In Sefer HaMitzvot (Positive Commandment 149), Rambam codifies the "knowledge of signs" as a discrete obligation. This is a fascinating departure from the view of the Ra'avad, who argues that one is only obligated when they actually sit down to eat. For Rambam, the intellectual preparation is a mandatory religious act in its own right.

Text Snapshot

"It is a positive commandment to know the signs that distinguish between domesticated animals, beasts, fowl, fish, and locusts that are permitted to be eaten and those which are not permitted to be eaten... as Leviticus 20:25 states: 'And you shall distinguish between a kosher animal and a non-kosher one.'" — Mishneh Torah, Forbidden Foods 1:1

Close Reading

  • Structure: Rambam places this definition at the very start of the Hilchot Ma'achalot Asurot. By framing it as a "positive commandment to know," he transforms the dietary laws from a passive restriction into an active intellectual pursuit.
  • Key Term: Havdalah (distinguishing). The text emphasizes that the mandate isn't just to avoid the forbidden, but to actively build the cognitive capacity to "distinguish" categories—a foundational skill for all of halakhic life.
  • Tension: The tension lies between theory and practice. If one never intends to hunt or farm, is the knowledge still required? Rambam posits that the internal state of "knowing" is the goal, regardless of the immediate application.

Two Angles

  • Rambam: The study of the signs is an independent mitzvah; the intellectual mastery of the categories is the goal itself.
  • Ra'avad: The study is merely functional. It is a secondary requirement that exists only to prevent accidental violation (takalah). If you don't eat meat, you have no obligation to study these laws.

Practice Implication

This teaches that "observance" includes mental preparation.

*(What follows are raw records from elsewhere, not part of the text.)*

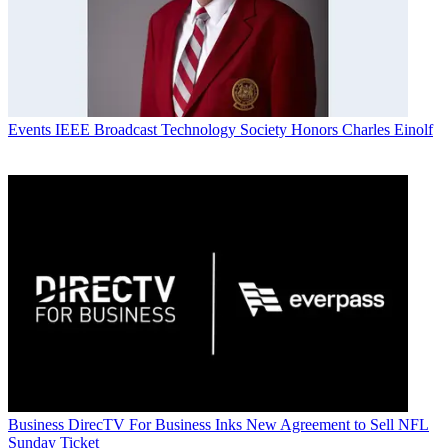
Events
IEEE Broadcast Technology Society Honors Charles Einolf
Business
DirecTV For Business Inks New Agreement to Sell NFL
Sunday Ticket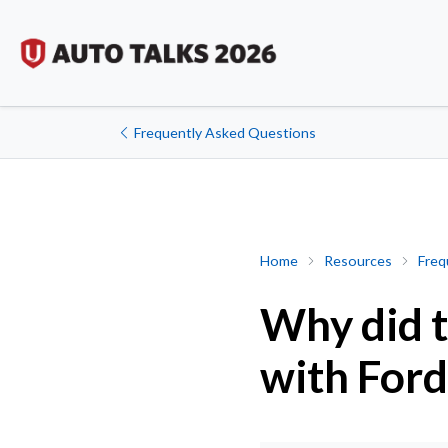
Frequently Asked Questions
Why did the union choose
Home
Resources
Freq
Why did t
with For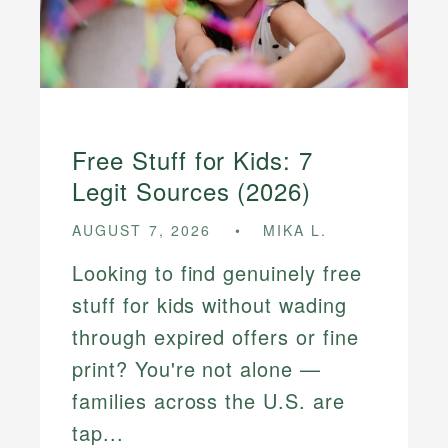
Free Stuff for Kids: 7
Legit Sources (2026)
AUGUST 7, 2026
MIKA L.
Looking to find genuinely free
stuff for kids without wading
through expired offers or fine
print? You're not alone —
families across the U.S. are
tap...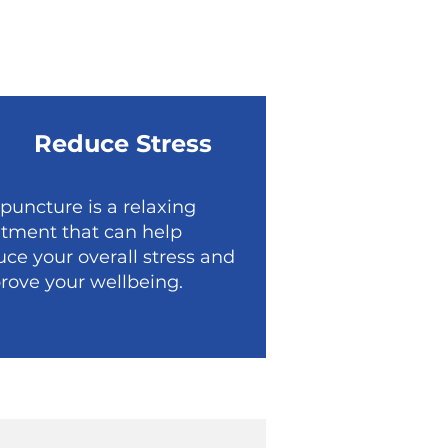
Reduce Stress
puncture is a relaxing
atment that can help
uce your overall stress and
rove your wellbeing.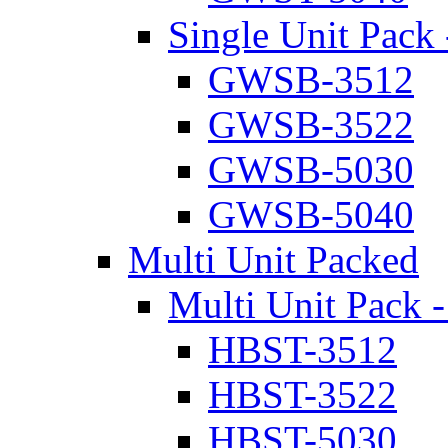
Single Unit Pack 
GWSB-3512
GWSB-3522
GWSB-5030
GWSB-5040
Multi Unit Packed
Multi Unit Pack -
HBST-3512
HBST-3522
HBST-5030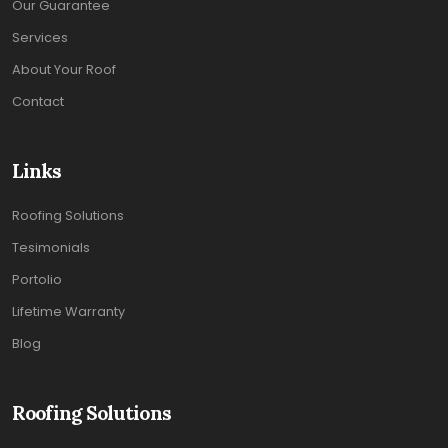
Our Guarantee
Services
About Your Roof
Contact
Links
Roofing Solutions
Tesimonials
Portolio
Lifetime Warranty
Blog
Roofing Solutions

In a modern context, it suggests that before engaging in any complex area of life (like business ethics or digital privacy), we have a proactive duty to "know the signs" of what is permitted, rather than waiting until we are in a position of potential error.

Chevruta Mini

  1. If study is a mitzvah, does that mean we are obligated to memorize information even if it has no relevance to our current lifestyle?
  2. Does the "active study" requirement change how you view your own learning process—is it a tool for safety, or an end in itself?

Takeaway

Knowledge is not just a safeguard against error; for Rambam, the act of learning the boundaries of the permitted is a foundational religious duty.